O Santa Marina e a Saint-Gobain vivem disputa judicial desde 2007. O clube ocupava o terreno sem nenhuma documentação, com base no uso histórico da área, até assinar naquele ano um contrato de comodato com a empresa (uma espécie de empréstimo do terreno). A tensão aumentou há quatro anos, entre um pedido de usucapião pelo clube (a aquisição por tempo de uso) e um processo de reintegração de posse (a tomada do terreno pela multinacional).

"Querendo regularizar a situação, [em 2007] o clube se viu pressionado, coagido, e firmou um contrato de comodato com a Saint-Gobain que estabelecia um empréstimo do terreno por dez anos. E a empresa poderia, inclusive, requerer a retomada deste terreno", explica Caio Marcelo Dias, advogado do Santa Marina.

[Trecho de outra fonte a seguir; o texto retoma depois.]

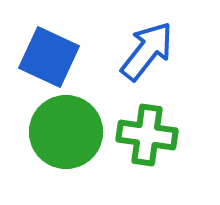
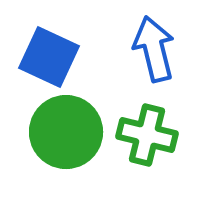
blue arrow: moved 7 px right, 2 px up; rotated 52 degrees counterclockwise
green cross: rotated 6 degrees clockwise
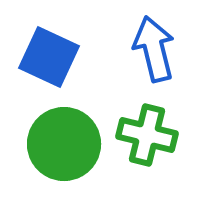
green circle: moved 2 px left, 12 px down
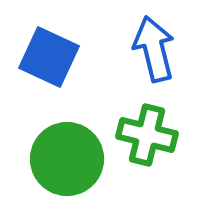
green circle: moved 3 px right, 15 px down
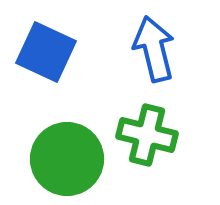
blue square: moved 3 px left, 5 px up
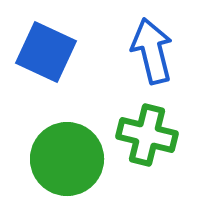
blue arrow: moved 2 px left, 2 px down
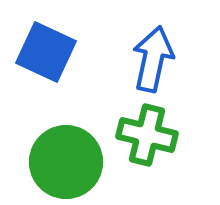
blue arrow: moved 1 px right, 8 px down; rotated 26 degrees clockwise
green circle: moved 1 px left, 3 px down
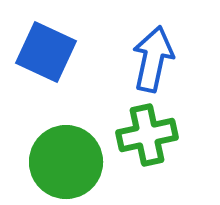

A partir daí, a situação ficou cada vez mais complexa. O clube entrou com um pedido de usucapião extraordinária (pois ocupa o terreno há mais de 15 anos), que ainda está sendo apreciado pela Justiça. A empresa pediu a reintegração de posse duas vezes: uma foi negada; na outra teve sucesso, e por isso, a 2ª Vara Cível do Fórum da Lapa estabeleceu 120 dias para a desocupação voluntária do terreno. O prazo termina em 7 de agosto.

O clube corre contra o tempo para evitar a reintegração e precisa de uma decisão favorável antes desta data. Há um recurso em vias de ser julgado, e a expectativa é que a decisão saia já na próxima semana para confirmar a reintegração de posse ou derrubar a decisão. Caso sofra nova derrota, o Santa Marina ainda poderia recorrer ao STJ, mas, neste caso, com chances muito menores.

O que diz a Saint-Gobain

Questionado pelo UOL Esporte sobre o que motivou o pedido de reintegração de posse, o Grupo Saint-Gobain afirma que o imóvel ocupado pelo clube "pertence ao grupo".

"A empresa não comenta processos judiciais que estão em curso, contudo, reitera que sempre esteve disponível para o diálogo com o Santa Marina Atlético Clube a fim de encontrarem, em comum acordo, a melhor solução para ambas as partes", diz em nota oficial.

Quanto aos planos para o terreno ocupado pelo clube, a multinacional "acrescenta que, considerando o desenvolvimento dos negócios e suas operações no Brasil, várias possibilidades sobre o futuro do imóvel estão sob análise e estudo".